I don't know if Osama bin Laden is a hero for the same reason, although the thesis that he plays on the economic hardships imposed by corrupt Western-supported regimes resonates with my larger thesis the religion is an easier sell in hard financial times, when providers become very frustrated and psychologically unstable when they can't feed or medicate their family.
I see fundamentalism as the addition of God as helpful tribal leader in times of stress. It isn't about land, food or medicine until land and food and medicine fail. Then the failed state is replaced by sheer hope for the future, and the state either comes under attack or joins forces with religion.

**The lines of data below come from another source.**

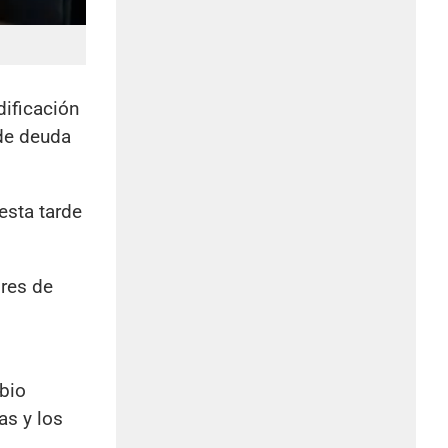
dificación
 de deuda
esta tarde
ores de
mbio
as y los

In this sense, the French Revolution shows the similarity between religion and extreme anarchist views.
Religion seems necessary in this flawed world of rich and poor, status and underclass. And capitalism is not a religion that helps the problem, since it inevitably leads to hyperindividualism and greed instead of cooperation and sharing. h/t to Marx, Karl.
So, don't work on abolishing religion until you've proved it isn't a necessary element for a majority of society. I suspect that working for the United Nations, and providing a decent physical life for people will allow them to dismiss fundamentalists -- Muslim, Christian, and Hindu, and others -- as boat rockers who might upset the delicate social balance that feeds and clothes and medicates them.
That's why the Nation of Islam, the Mormons, and other socially supportive religions are growing as the rich steal more and more of the needs of the poor.
It's also why, incidentally, Scientology works. It teaches people to either ignore their psychological stress, or to interpret it calmly, rather than as a threat.
It doesn't matter if it makes sense to a cognitive scientist, although it does.
It does make the pain stop, and life feel better. You know a better reason to be religious?